Lavezzi indagato: aveva nei bagagli un reperto archeologico


La seconda parte del film “Core ‘ngrato“. Della prima il protagonista fu l’italo-brasiliano Altafini, che passato dal Napoli alla Juve segnò contro la sua ex squadra in una partita-spareggio, strappando agli azzurri l’ambito scudetto. Il secondo tempo è ancora più brutto, forse. Non si tratta ancora una volta di un gol dell’ex, ma sarebbe, ed è giusto utilizzare il condizionale, un atto ancor più brutto ed amaro da digerire. Di seguito l’articolo de Il Mattino che ne sottolinea i particolari.

Brutte notizie per Ezequiel Lavezzi. Non bastavano le grane giudiziarie che l’hanno sfiorato di recente nell’ambito di un’inchiesta che vede coinvolti i suoi procuratori per evasione fiscale internazionale: adesso l’ex calciatore del Napoli è indagato per ricettazione. Il suo nome è stato iscritto nel registro degli indagati dalla Procura della Repubblica del capoluogo campano.

I fatti si riferiscono alla primavera di un anno fa. Dobbiamo tornare al periodo che segnò l’addio del Pocho alla squadra azzurra, a quello strappo che determinò l’addio dell’argentino al club di Aurelio De Laurentiis per inquadrare tutto. E, in particolare, al momento in cui Lavezzi traslocò, per trasferirsi in Francia, a Parigi. Era una calda mattina di maggio quando Lavezzi si preparava a imbarcarsi, con una gran quantità di bagagli al seguito, su un volo privato che scaldava i motori sulla pista dell’aeroporto di Capodichino. La sua notorietà e l’affetto che ancora oggi tanti napoletani gli riservano non gli risparmiò, tuttavia, i controlli da parte degli uomini dell’Agenzia delle Dogane. Doveva essere un controllo di routine, si rivelò invece una incredibile scoperta.

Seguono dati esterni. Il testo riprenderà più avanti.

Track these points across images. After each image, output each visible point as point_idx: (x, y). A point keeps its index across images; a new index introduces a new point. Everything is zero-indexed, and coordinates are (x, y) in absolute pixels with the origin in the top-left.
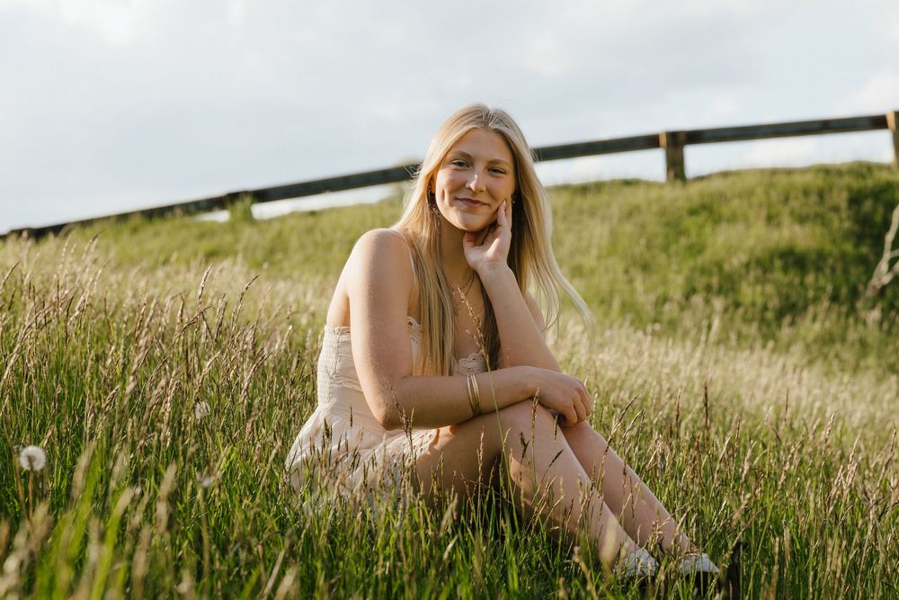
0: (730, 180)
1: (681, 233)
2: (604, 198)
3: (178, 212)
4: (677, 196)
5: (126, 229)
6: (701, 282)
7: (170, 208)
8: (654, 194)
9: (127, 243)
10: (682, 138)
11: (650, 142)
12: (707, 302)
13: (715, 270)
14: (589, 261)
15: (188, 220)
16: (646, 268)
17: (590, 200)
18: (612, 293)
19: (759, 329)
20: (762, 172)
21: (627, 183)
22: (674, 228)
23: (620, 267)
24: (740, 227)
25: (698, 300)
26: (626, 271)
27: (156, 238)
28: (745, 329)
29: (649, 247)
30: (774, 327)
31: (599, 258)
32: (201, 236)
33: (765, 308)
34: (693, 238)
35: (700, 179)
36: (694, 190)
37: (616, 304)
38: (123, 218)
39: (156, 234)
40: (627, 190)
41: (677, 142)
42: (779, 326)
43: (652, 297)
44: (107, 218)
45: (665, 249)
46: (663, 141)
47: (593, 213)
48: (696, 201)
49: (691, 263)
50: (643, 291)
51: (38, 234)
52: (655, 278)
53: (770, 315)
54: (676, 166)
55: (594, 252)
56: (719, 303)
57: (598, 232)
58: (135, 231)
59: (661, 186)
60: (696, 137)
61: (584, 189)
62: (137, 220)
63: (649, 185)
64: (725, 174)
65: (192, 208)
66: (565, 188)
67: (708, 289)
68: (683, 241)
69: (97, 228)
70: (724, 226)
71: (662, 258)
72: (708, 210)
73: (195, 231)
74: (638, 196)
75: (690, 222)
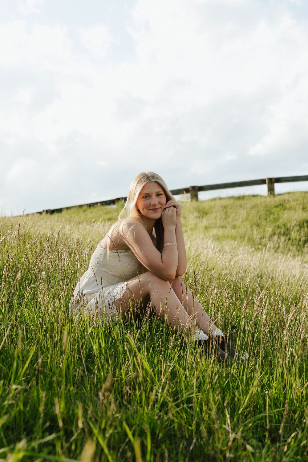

Quando un funzionario delle Dogane chiese ai corrieri dell’agenzia assoldata dal calciatore argentino di aprire uno degli scatoloni imballati e già pronti per prendere il volo, si scoprì che al suo interno c’era un reperto archeologico di inestimabile valore. Una statua. Meglio: il busto marmoreo riproducente la testa di un filosofo, risalente all’epoca romana. Un pezzo rarissimo risalente al primo secolo dopo Cristo. Con ogni probabilità il reperto proveniva dalla zona di Pompei. Uno dei (molti) tesori che vengono depredati dai ladri specializzati in furti di reperti artistici archeologici.

Dinanzi a quell’opera nessuno – e tantomeno i doganieri di Capodichino – avrebbe potuto chiudere un occhio. Lavezzi era presente al momento del controllo di quel bagaglio: e quando gli ufficiali gli chiesero conto del come e del perché tra i colli che stavano per essere imbarcati sul Cessna privato noleggiato per il trasferimento a Parigi (Lavezzi ora è in forza al Paris Saint Germain) fosse stata caricata anche una rara e originale opera d’arte di duemila anni fa fece spallucce. «Mi è stata regalata», disse. Ma quella scultura non poteva scambiarsi per una scatola di cioccolatini, e nemmeno per un tappeto. Inevitabilmente fu deciso di sottoporre a sequestro preventivo il pregiato busto. Alle insistenze degli investigatori, il Pocho replicò: «Vi ripeto, io non conosco la provenienza di quest’opera d’arte. Si tratta di un omaggio che mi ha fatto un napoletano che vive a Posillipo. Altro non sono in grado di dirvi».
Punto. Fatto sta che – adesso – Lavezzi risulta iscritto nel registro degli indagati dalla Procura di Napoli.

Indagini in corso da parte dei magistrati della sezione Criminalità comune, coordinata dall’aggiunto Giovanni Melillo. Indagini doverose, perché, al di là della notorietà dell’attaccante argentino, ora si vuole cercare di capire se dietro l’episodio scoperto solo grazie alla solerzia dei doganieri di Capodichino si possa nascondere dell’altro. E cioè un giro ben più vasto, l’ennesimo traffico di opere d’arte, una delle piaghe che ripropongono il drammatico problema in cui versano anche i siti archeologici campani, Pompei in testa.